Thanks for replying.
Let's end this talk because no matter what *I* think, the standard IS the
standars. I can't change it.
----Original Message Follows----
From: Eljay Love-Jensen <eljay@xxxxxxxxx>
To: Neo Anderson <neo_in_matrix@xxxxxxx>, gcc-help@xxxxxxxxxxx
Subject: Re: Puzzled by const string& parameter
Date: Fri, 24 Jun 2005 11:24:58 -0500
Hi Neo,
>If this code compiles under gcc, where is the DOH?
#include <string>
using std::string;
void test(string& s)
{
s = "abc";
}
int main()
{
test(string("123"));
}
That code does not compile under GCC 3.3.3.

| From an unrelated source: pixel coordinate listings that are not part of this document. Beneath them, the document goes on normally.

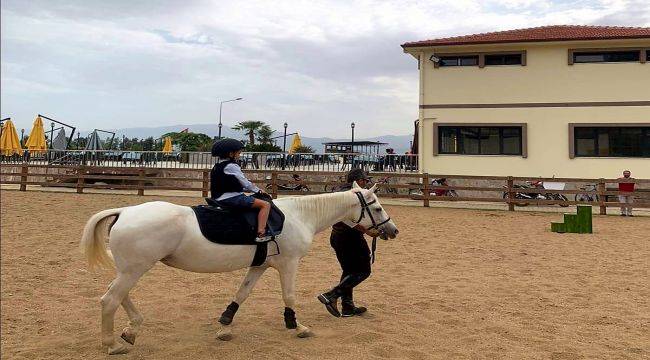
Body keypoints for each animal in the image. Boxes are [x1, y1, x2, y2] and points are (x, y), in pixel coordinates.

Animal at [80, 183, 394, 354]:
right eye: (377, 208)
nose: (393, 230)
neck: (297, 216)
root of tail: (124, 211)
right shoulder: (289, 264)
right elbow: (289, 296)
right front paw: (297, 326)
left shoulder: (260, 266)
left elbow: (242, 293)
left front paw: (225, 325)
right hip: (135, 269)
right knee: (110, 300)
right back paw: (113, 344)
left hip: (132, 269)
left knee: (118, 295)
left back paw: (131, 331)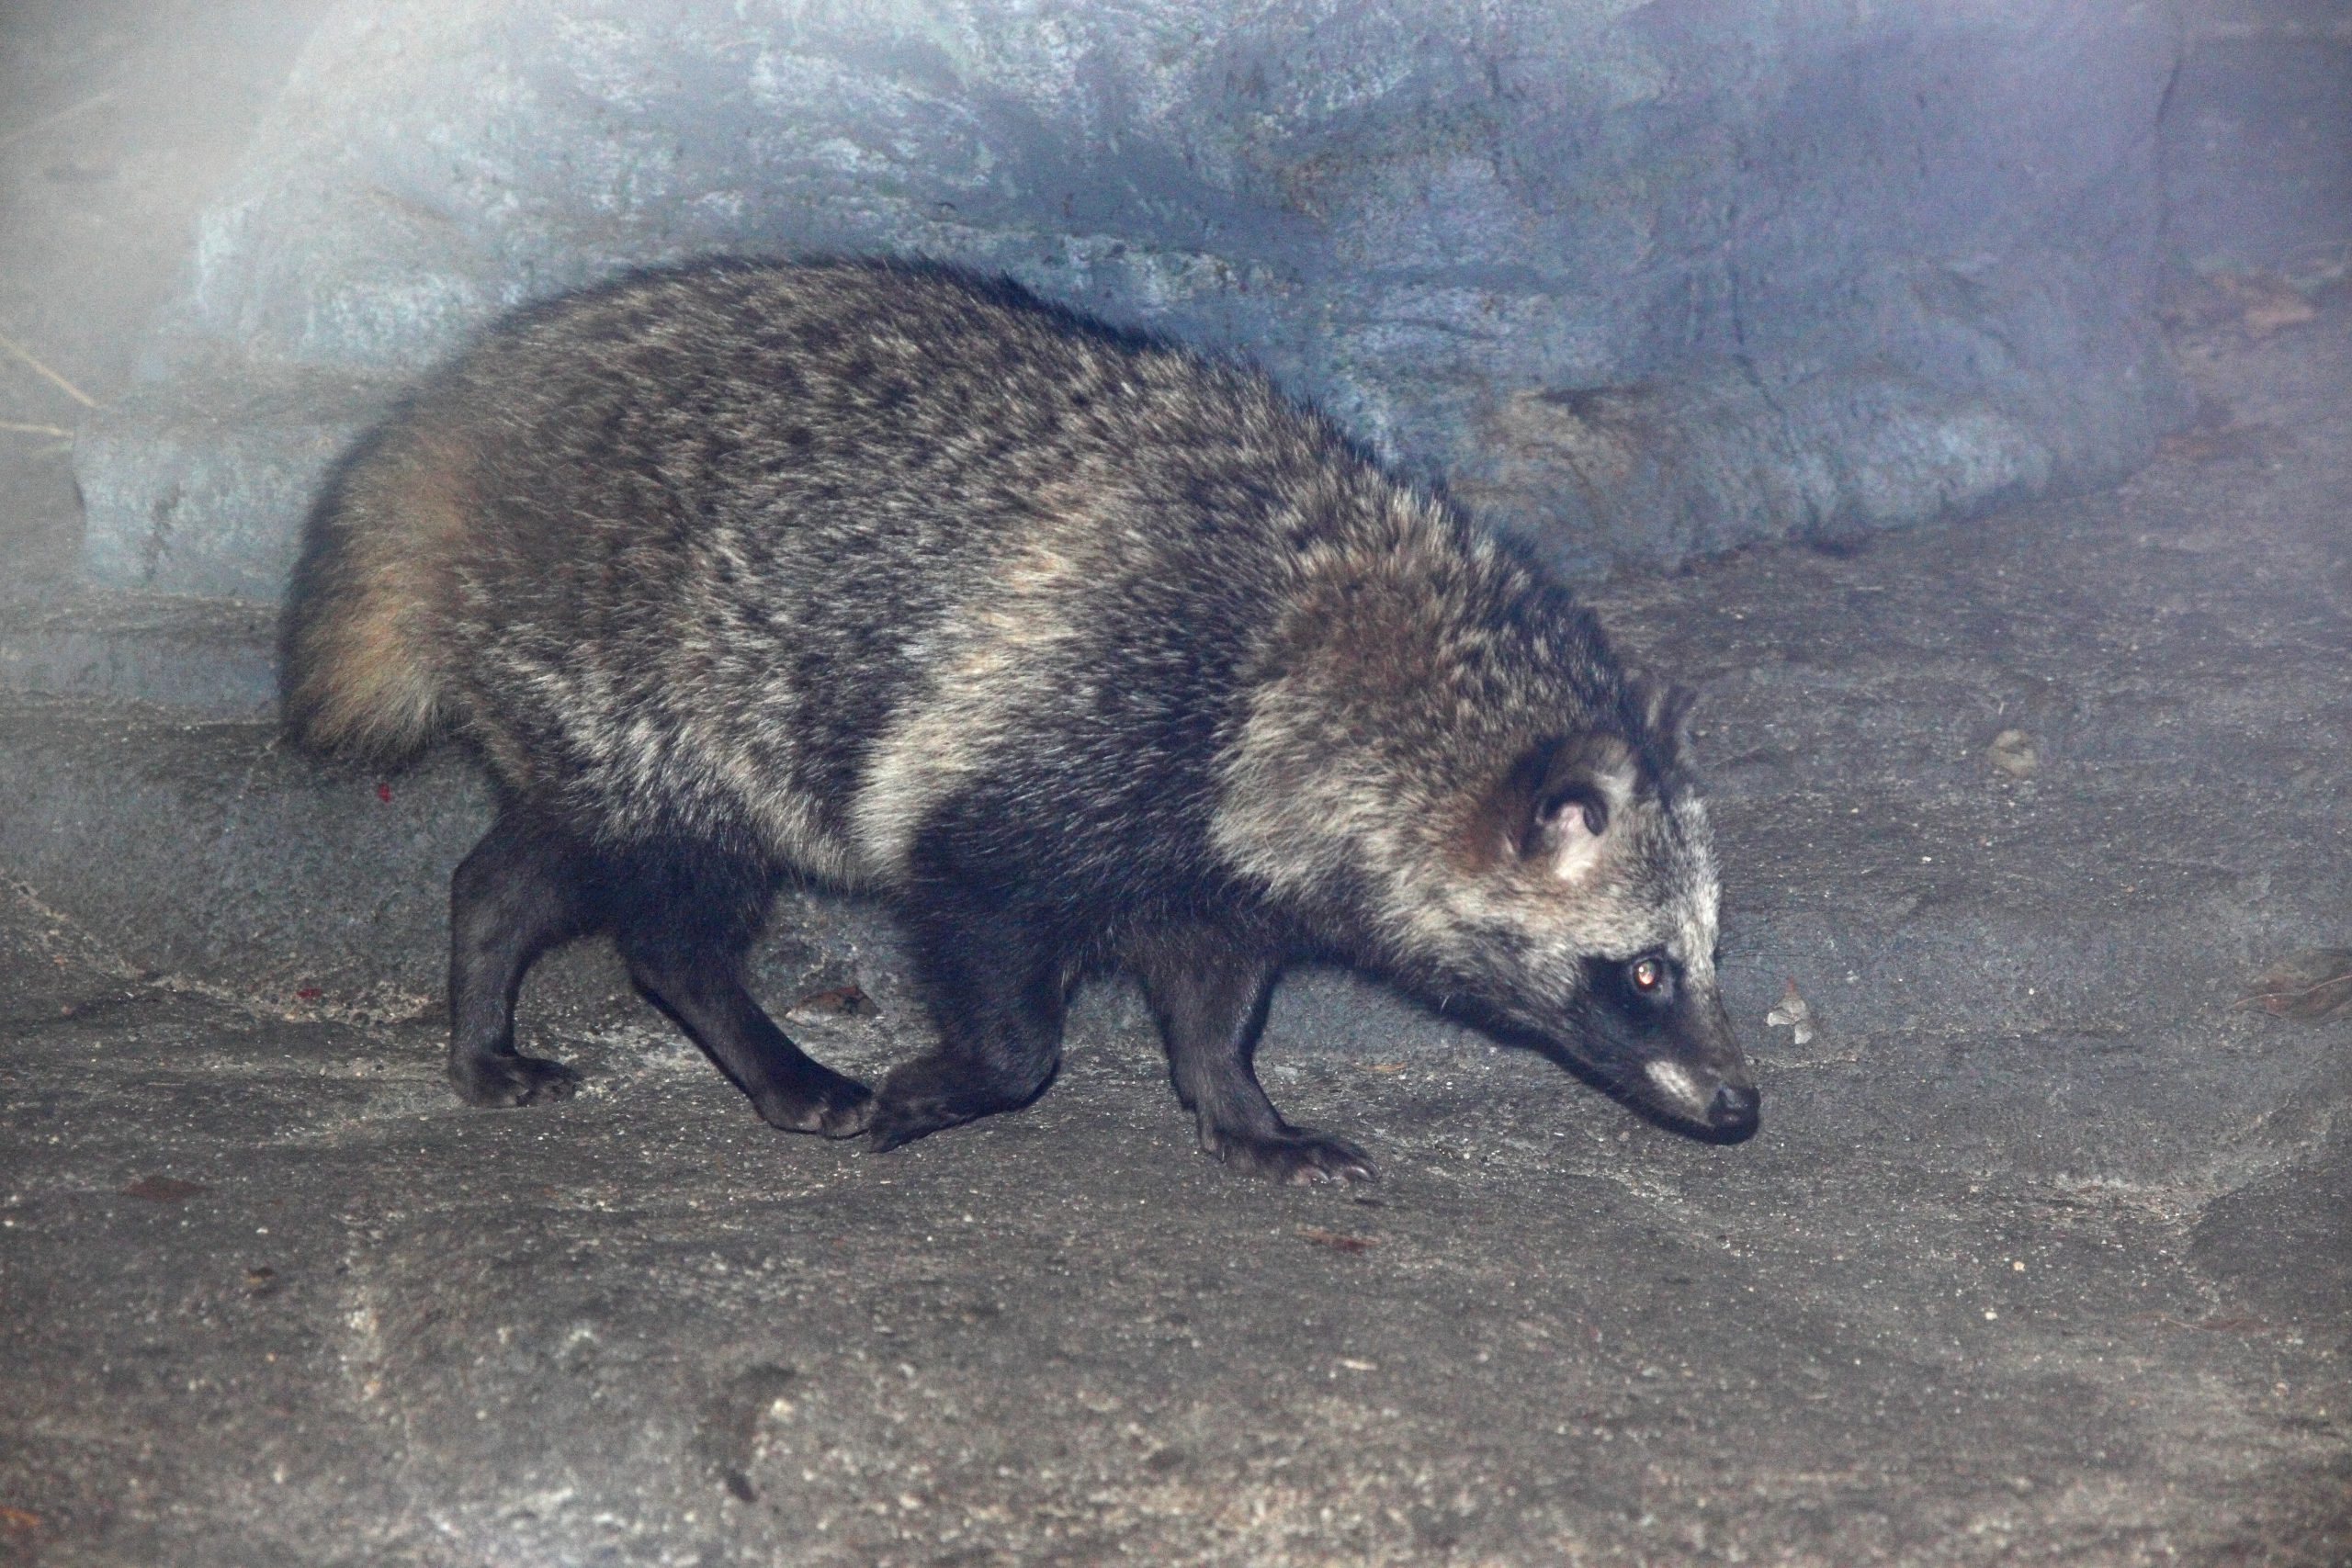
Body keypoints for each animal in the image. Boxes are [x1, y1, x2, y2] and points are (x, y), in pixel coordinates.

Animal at [282, 256, 1758, 1184]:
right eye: (1643, 971)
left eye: (1702, 953)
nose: (1743, 1104)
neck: (1329, 660)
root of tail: (428, 458)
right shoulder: (1071, 737)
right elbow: (998, 969)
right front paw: (962, 1077)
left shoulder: (1213, 851)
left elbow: (1216, 989)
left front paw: (1241, 1104)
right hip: (647, 675)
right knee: (669, 905)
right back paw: (762, 1047)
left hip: (573, 706)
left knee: (528, 861)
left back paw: (482, 1002)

neo.cpp: In function `int main()':
neo.cpp:11: error: invalid initialization of non-const reference of type
'std::string&' from a temporary of type 'std::string'
neo.cpp:5: error: in passing argument 1 of `void test(std::string&)'
The "DOH" is in the anonymous temporary being passed into the test function,
when you've specified that the parameter in the test function cannot be a
temporary.
The compiler indicates this error: "invalid initialization of non-const
reference of type 'std::string&' from a temporary of type 'std::string'".
To thwart the compiler, you could do this:
test((string&)(string const&)string("123"));
Or you could make a string wrapper which has an operator to return a
non-const reference to the actual string.